# Task brief:
Retype the data below exactly, skipping pictures.

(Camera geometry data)
+===+

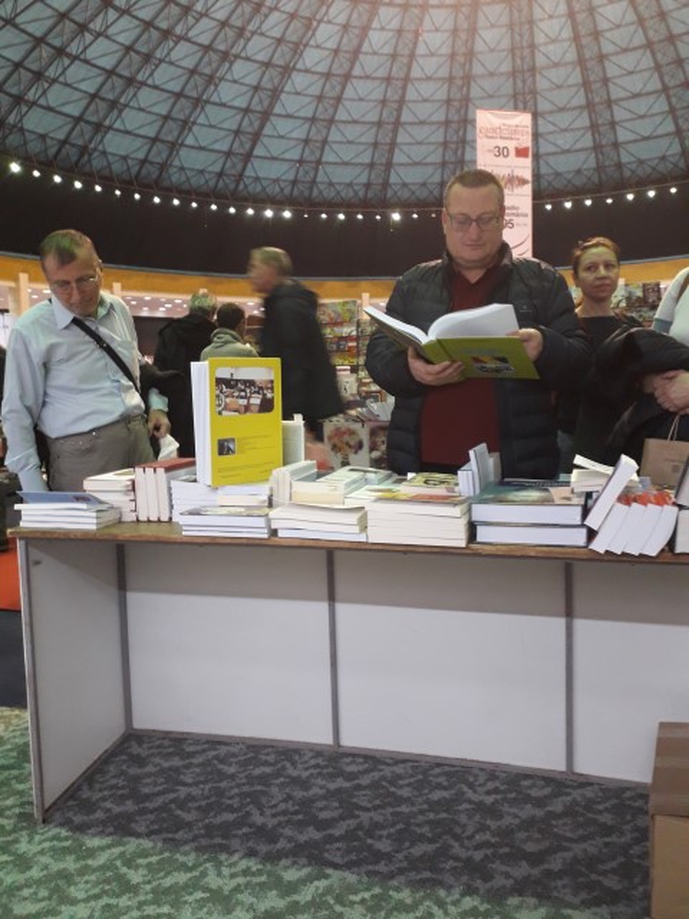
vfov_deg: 65.3
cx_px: 344
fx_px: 717
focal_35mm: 27
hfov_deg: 51.4
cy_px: 460
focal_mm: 3.6
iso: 200
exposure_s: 1/25
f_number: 1.9
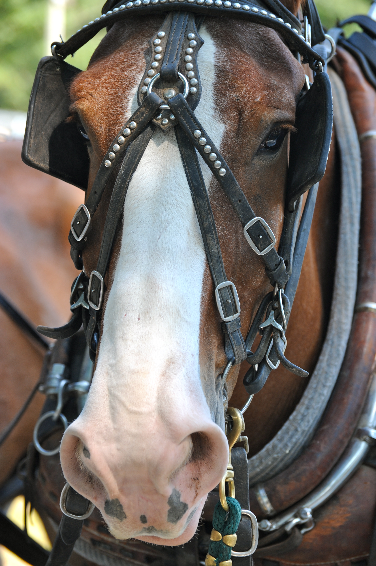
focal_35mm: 135
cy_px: 283
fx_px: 2118
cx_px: 188
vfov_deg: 15.2
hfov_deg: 10.1
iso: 400
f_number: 7.1
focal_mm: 135
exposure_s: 1/200
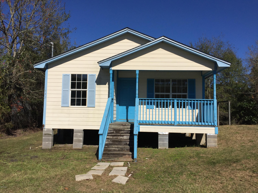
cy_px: 96
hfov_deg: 61.7
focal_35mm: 29
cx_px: 129
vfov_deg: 48.2
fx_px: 216
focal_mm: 4.15
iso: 32
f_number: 2.2
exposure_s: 1/6623
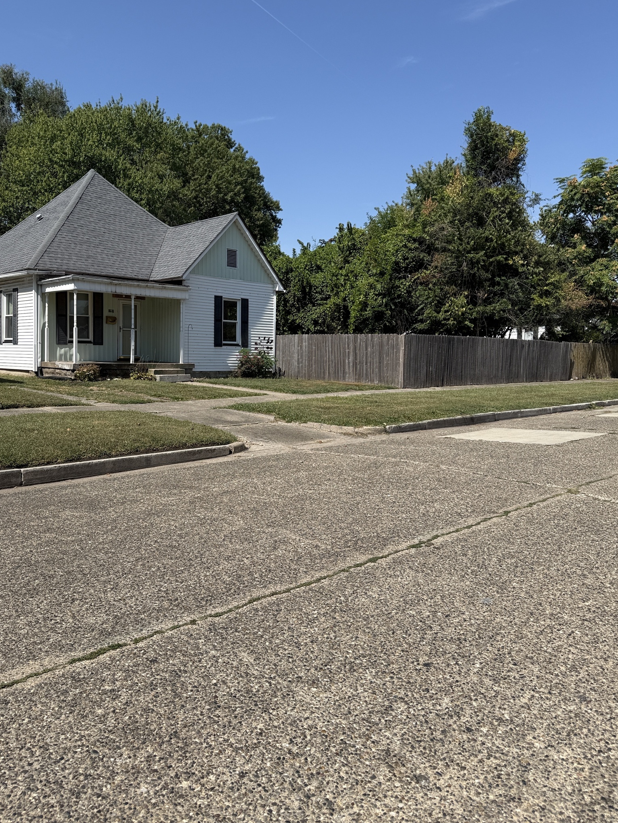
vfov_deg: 65.2
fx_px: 643
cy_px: 376
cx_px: 278
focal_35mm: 27
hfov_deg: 51.3
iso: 80
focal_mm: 6.76
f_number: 1.78
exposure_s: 1/4673
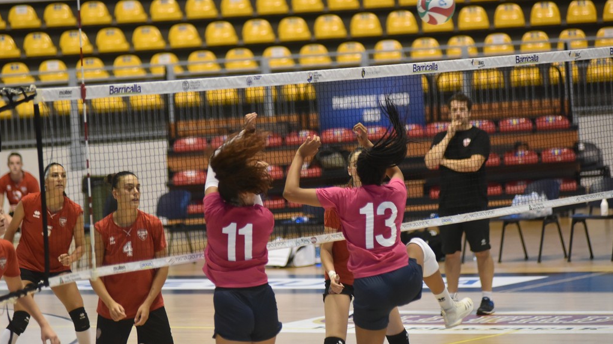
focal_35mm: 214
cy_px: 121
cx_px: 279
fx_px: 3478
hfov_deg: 10.1
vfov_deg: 5.7
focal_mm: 185
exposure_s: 1/800
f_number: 2.8
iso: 3200
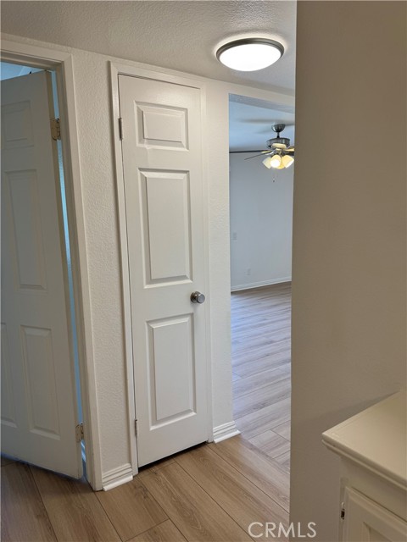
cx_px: 204
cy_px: 271
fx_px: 376
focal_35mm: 24
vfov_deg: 71.6
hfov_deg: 56.8
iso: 64
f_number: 1.78
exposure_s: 1/120
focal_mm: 6.76
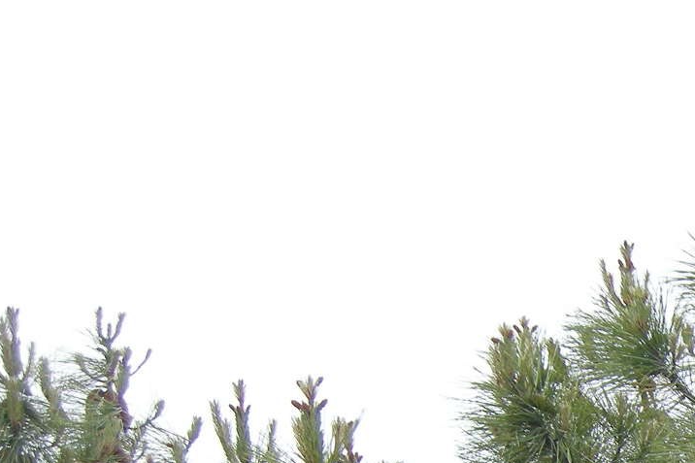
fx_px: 2355
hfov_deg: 15.2
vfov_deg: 10.5
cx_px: 1114
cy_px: 851
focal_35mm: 122
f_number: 3.4
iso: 64
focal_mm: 7.5
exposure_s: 1/78
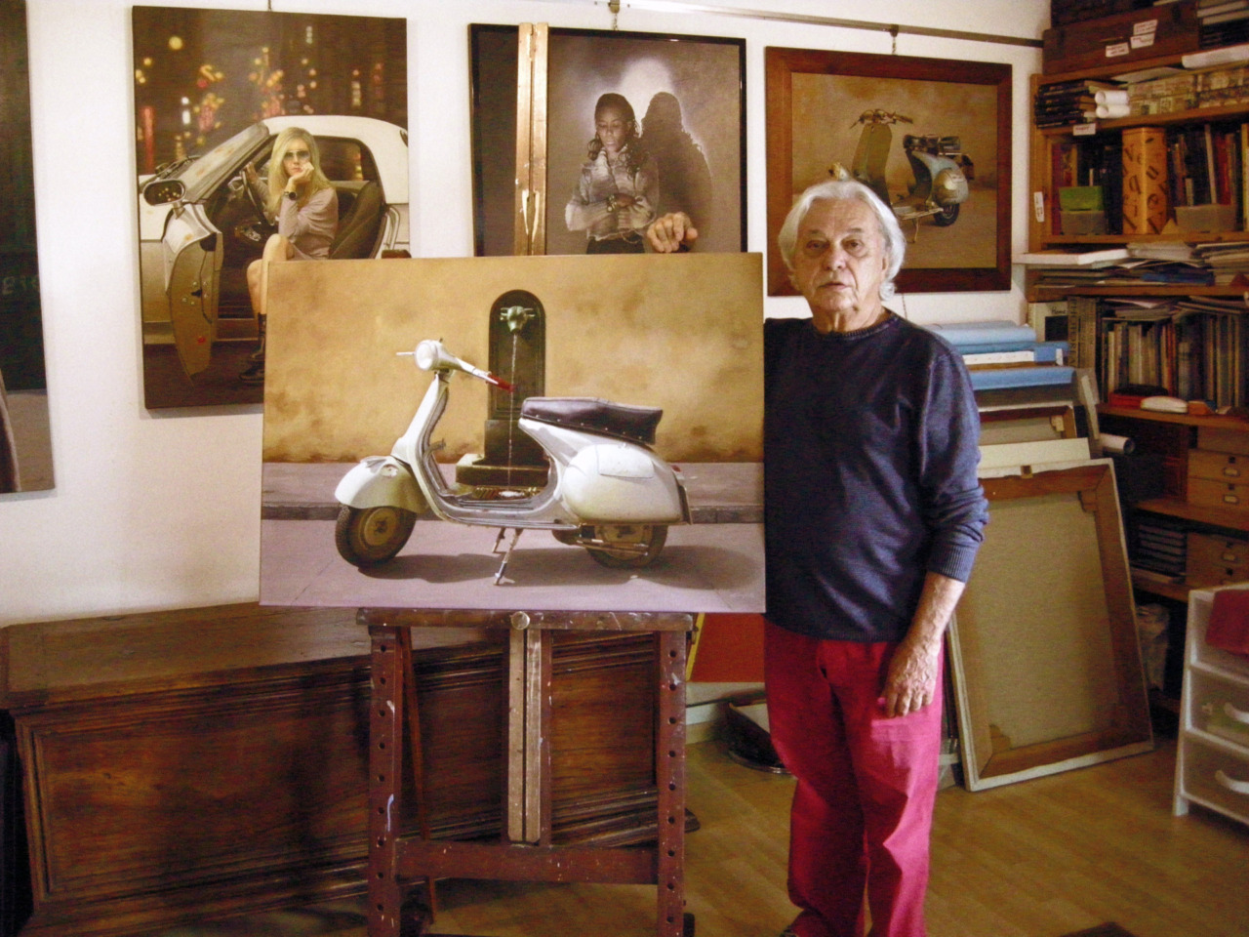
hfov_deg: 51.4
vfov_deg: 39.7
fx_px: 1299
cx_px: 624
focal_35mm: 36
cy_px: 468
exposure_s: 1/82.6
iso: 1600
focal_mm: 7.5
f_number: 2.7
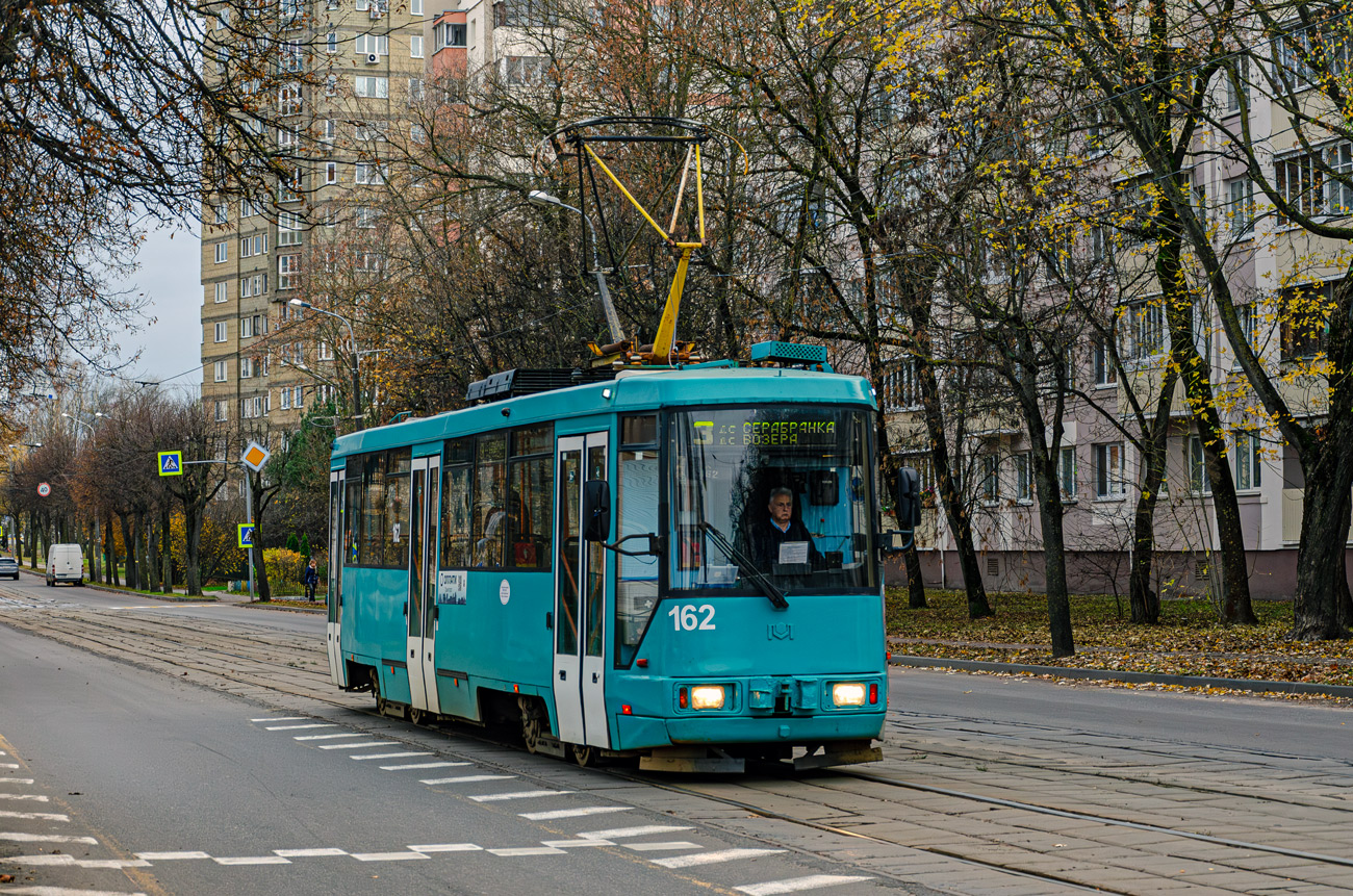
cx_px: 676
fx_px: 2813
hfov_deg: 27.0
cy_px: 448
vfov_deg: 18.1
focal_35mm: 75
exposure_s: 1/400
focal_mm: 50
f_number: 5
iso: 500
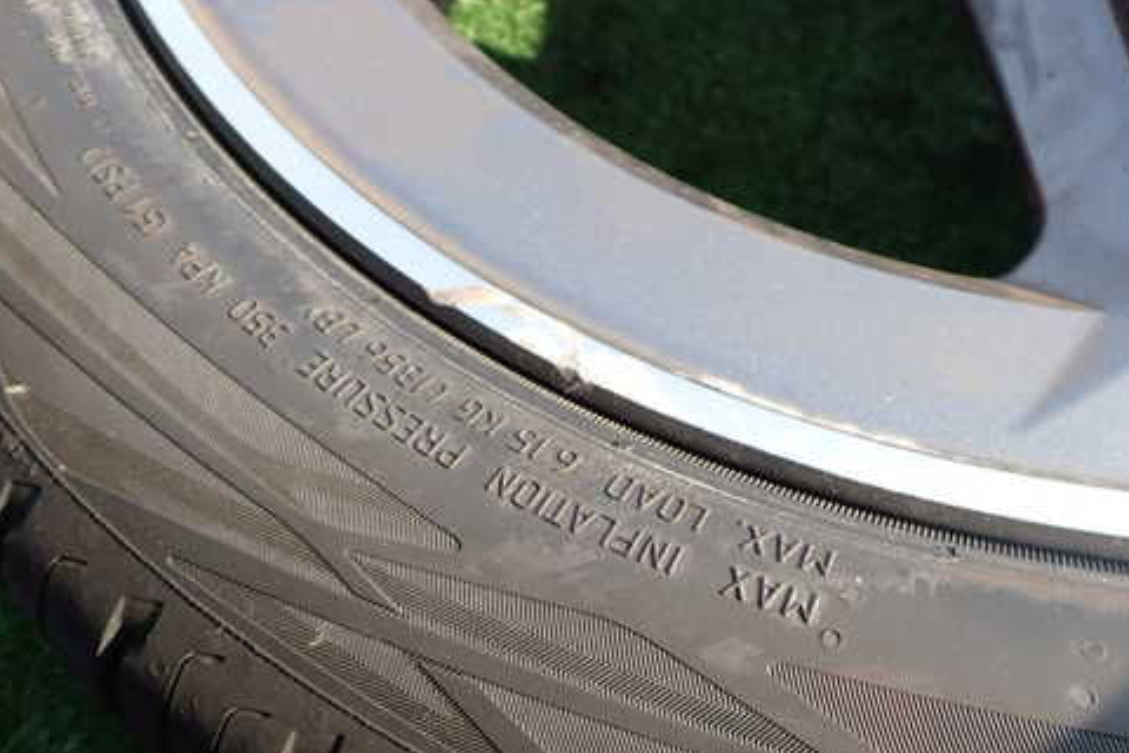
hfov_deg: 49.3
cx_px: 661
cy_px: 395
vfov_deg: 34.2
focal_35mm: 39
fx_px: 1223
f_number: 3.2
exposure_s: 1/250
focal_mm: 5.4
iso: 125
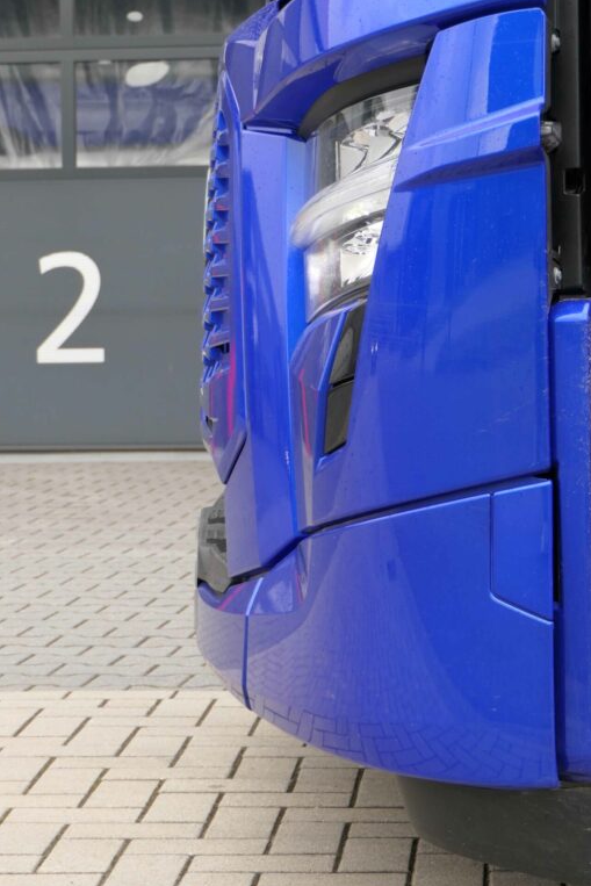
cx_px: 377
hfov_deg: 12.9
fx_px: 2609
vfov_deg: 19.2
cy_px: 332
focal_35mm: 106
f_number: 4
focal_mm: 28.9
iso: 125
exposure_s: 1/80
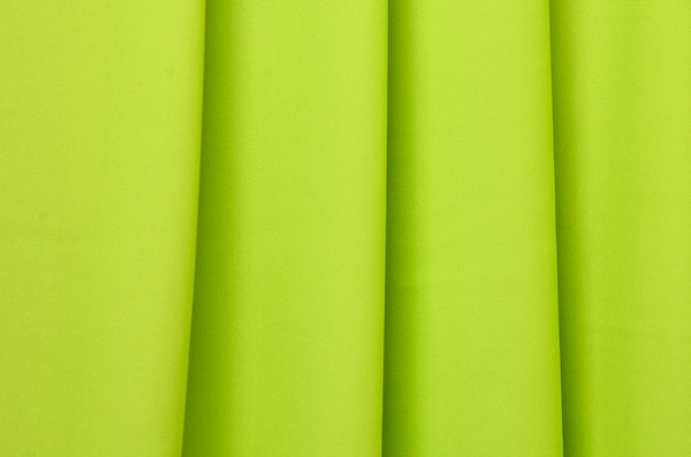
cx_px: 346
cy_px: 228
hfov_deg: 13.1
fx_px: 3016
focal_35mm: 158
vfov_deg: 8.7
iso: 400
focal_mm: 105
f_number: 10
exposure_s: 1/1000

+===+

# Solution to this problem:
vfov_deg: 65.3
cx_px: 344
fx_px: 717
focal_35mm: 27
hfov_deg: 51.4
cy_px: 460
focal_mm: 3.6
iso: 200
exposure_s: 1/25
f_number: 1.9
focal_35mm: 135
cy_px: 283
fx_px: 2118
cx_px: 188
vfov_deg: 15.2
hfov_deg: 10.1
iso: 400
f_number: 7.1
focal_mm: 135
exposure_s: 1/200
cy_px: 96
hfov_deg: 61.7
focal_35mm: 29
cx_px: 129
vfov_deg: 48.2
fx_px: 216
focal_mm: 4.15
iso: 32
f_number: 2.2
exposure_s: 1/6623
vfov_deg: 65.2
fx_px: 643
cy_px: 376
cx_px: 278
focal_35mm: 27
hfov_deg: 51.3
iso: 80
focal_mm: 6.76
f_number: 1.78
exposure_s: 1/4673
focal_35mm: 214
cy_px: 121
cx_px: 279
fx_px: 3478
hfov_deg: 10.1
vfov_deg: 5.7
focal_mm: 185
exposure_s: 1/800
f_number: 2.8
iso: 3200
cx_px: 204
cy_px: 271
fx_px: 376
focal_35mm: 24
vfov_deg: 71.6
hfov_deg: 56.8
iso: 64
f_number: 1.78
exposure_s: 1/120
focal_mm: 6.76
fx_px: 2355
hfov_deg: 15.2
vfov_deg: 10.5
cx_px: 1114
cy_px: 851
focal_35mm: 122
f_number: 3.4
iso: 64
focal_mm: 7.5
exposure_s: 1/78
hfov_deg: 51.4
vfov_deg: 39.7
fx_px: 1299
cx_px: 624
focal_35mm: 36
cy_px: 468
exposure_s: 1/82.6
iso: 1600
focal_mm: 7.5
f_number: 2.7
cx_px: 676
fx_px: 2813
hfov_deg: 27.0
cy_px: 448
vfov_deg: 18.1
focal_35mm: 75
exposure_s: 1/400
focal_mm: 50
f_number: 5
iso: 500
hfov_deg: 49.3
cx_px: 661
cy_px: 395
vfov_deg: 34.2
focal_35mm: 39
fx_px: 1223
f_number: 3.2
exposure_s: 1/250
focal_mm: 5.4
iso: 125
cx_px: 377
hfov_deg: 12.9
fx_px: 2609
vfov_deg: 19.2
cy_px: 332
focal_35mm: 106
f_number: 4
focal_mm: 28.9
iso: 125
exposure_s: 1/80
cx_px: 346
cy_px: 228
hfov_deg: 13.1
fx_px: 3016
focal_35mm: 158
vfov_deg: 8.7
iso: 400
focal_mm: 105
f_number: 10
exposure_s: 1/1000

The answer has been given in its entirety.